You, by this time, will have comprehended what had happened. I did not. Frightened, bewildered, half-mad, I drew in my head and fell back upon the whitewashed floor; and then, as I lay there upon my back, I saw what I had not seen before. On the ceiling of the room, clinging to it, head downward as the motors had clung to the street, was the missing furniture of my study.

It was arranged precisely as I had left it, except that it was upside down and appeared to have changed sides. The heavy desk at which I had sat hung directly over me, and with a gasp of terror I jumped aside; I thought that it would fall and crush me. The missing carpet was spread across the ceiling, and the tables and chairs reposed upon it; the books on table and bookcase hung easily from the under-surface, and none fell.

I pulled out my watch, and it slipped from my hand and shot upward the length of the chain. When I had recovered it, I looked at the hour, and everything that I wished to know flashed over me.

It was midnight, and Penelope was in perihelion!

The influence of my natal star had overcome the pitiful attraction of the earth, and I had been released from earth’s influence. I was now held by the gravity of the star Penelope. The earth remained as it had been; the house was not upside down; only I! And I had thought I had fallen from my chair!
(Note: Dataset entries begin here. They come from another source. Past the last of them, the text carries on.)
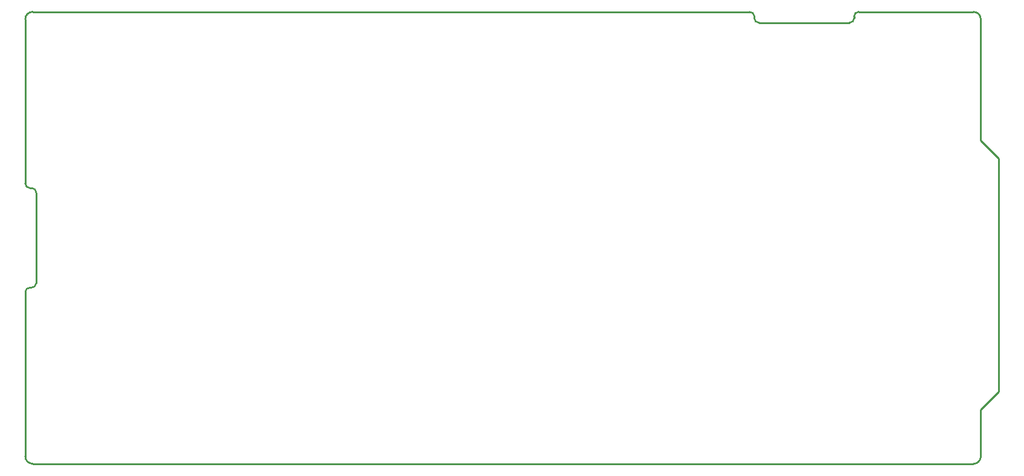
<source format=gm1>
G04*
G04 #@! TF.GenerationSoftware,Altium Limited,Altium Designer,19.1.7 (138)*
G04*
G04 Layer_Color=8388736*
%FSLAX24Y24*%
%MOIN*%
G70*
G01*
G75*
%ADD15C,0.0100*%
D15*
X250Y9746D02*
G03*
X0Y9496I0J-250D01*
G01*
X350Y9746D02*
G03*
X600Y9996I0J250D01*
G01*
Y15004D02*
G03*
X350Y15254I-250J0D01*
G01*
X0Y15504D02*
G03*
X250Y15254I250J0D01*
G01*
X46008Y25000D02*
G03*
X45758Y24750I0J-250D01*
G01*
X45508Y24400D02*
G03*
X45758Y24650I0J250D01*
G01*
X40249D02*
G03*
X40499Y24400I250J0D01*
G01*
X40249Y24750D02*
G03*
X39999Y25000I-250J0D01*
G01*
X400D02*
G03*
X0Y24600I0J-400D01*
G01*
Y400D02*
G03*
X400Y-0I400J0D01*
G01*
X52350Y0D02*
G03*
X52750Y400I0J400D01*
G01*
Y24600D02*
G03*
X52350Y25000I-400J0D01*
G01*
X0Y15504D02*
Y24600D01*
X600Y9996D02*
Y15004D01*
X250Y9746D02*
X350D01*
X250Y15254D02*
X350D01*
X46008Y25000D02*
X52350Y25000D01*
X32320Y0D02*
X38331D01*
X45758Y24650D02*
Y24750D01*
X40249Y24650D02*
Y24750D01*
X40499Y24400D02*
X45508D01*
X38331Y0D02*
X52350Y0D01*
X400Y-0D02*
X32322Y0D01*
X52750Y17900D02*
Y24600D01*
X0Y400D02*
Y9496D01*
X52750Y400D02*
Y3000D01*
X53750Y4000D01*
Y16900D01*
X52750Y17900D02*
X53750Y16900D01*
X400Y25000D02*
X39999D01*
M02*

</source>
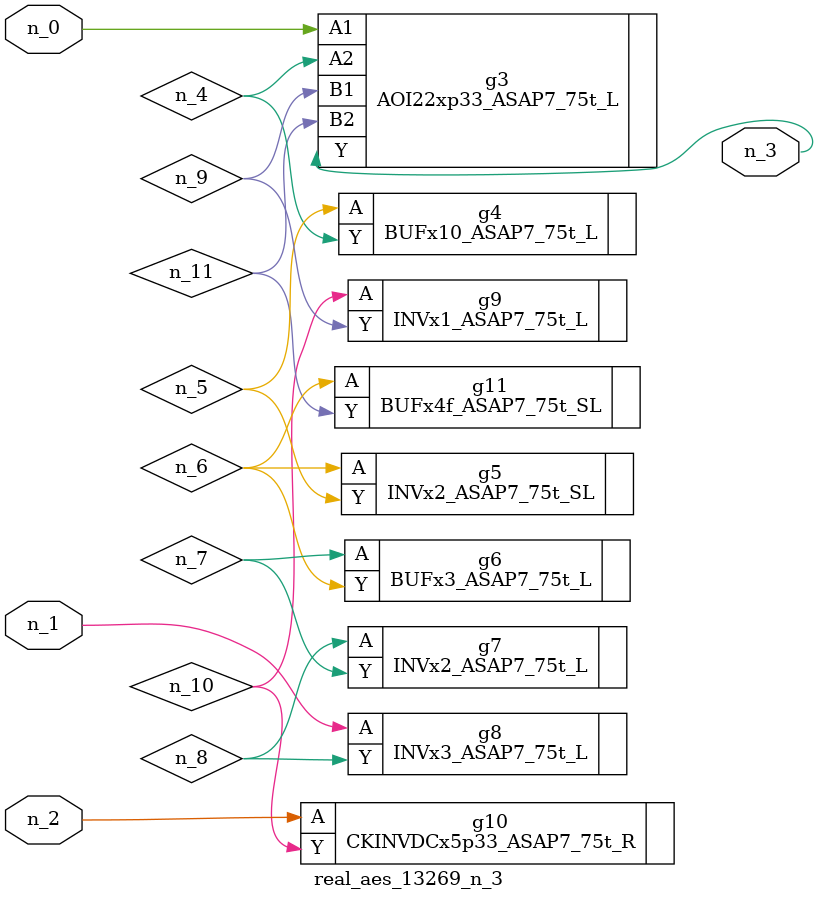
<source format=v>
module real_aes_13269_n_3 (n_0, n_2, n_1, n_3);
input n_0;
input n_2;
input n_1;
output n_3;
wire n_4;
wire n_5;
wire n_7;
wire n_9;
wire n_6;
wire n_8;
wire n_10;
wire n_11;
AOI22xp33_ASAP7_75t_L g3 ( .A1(n_0), .A2(n_4), .B1(n_9), .B2(n_11), .Y(n_3) );
INVx3_ASAP7_75t_L g8 ( .A(n_1), .Y(n_8) );
CKINVDCx5p33_ASAP7_75t_R g10 ( .A(n_2), .Y(n_10) );
BUFx10_ASAP7_75t_L g4 ( .A(n_5), .Y(n_4) );
INVx2_ASAP7_75t_SL g5 ( .A(n_6), .Y(n_5) );
BUFx4f_ASAP7_75t_SL g11 ( .A(n_6), .Y(n_11) );
BUFx3_ASAP7_75t_L g6 ( .A(n_7), .Y(n_6) );
INVx2_ASAP7_75t_L g7 ( .A(n_8), .Y(n_7) );
INVx1_ASAP7_75t_L g9 ( .A(n_10), .Y(n_9) );
endmodule
</source>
Ye Gods, I had risen from it—as you would understand it—and had crashed against the ceiling of my room!

I sat there, upside down from the earth point of view, upon the ceiling of my study, and considered my position. Then I stood up and paced back and forth across the ceiling, and as I moved coins and keys fell from my pockets and dropped downward—upward—as you will—to the floor of the room.

One thing was clear. I had averted a very serious disaster by clinging to the window-frame when I looked out. With that fearsome influence upon me, a moment of overbalancing would have pulled me over the edge, and I should have been precipitated into the awful depths of space which gleamed like an ocean beneath my window.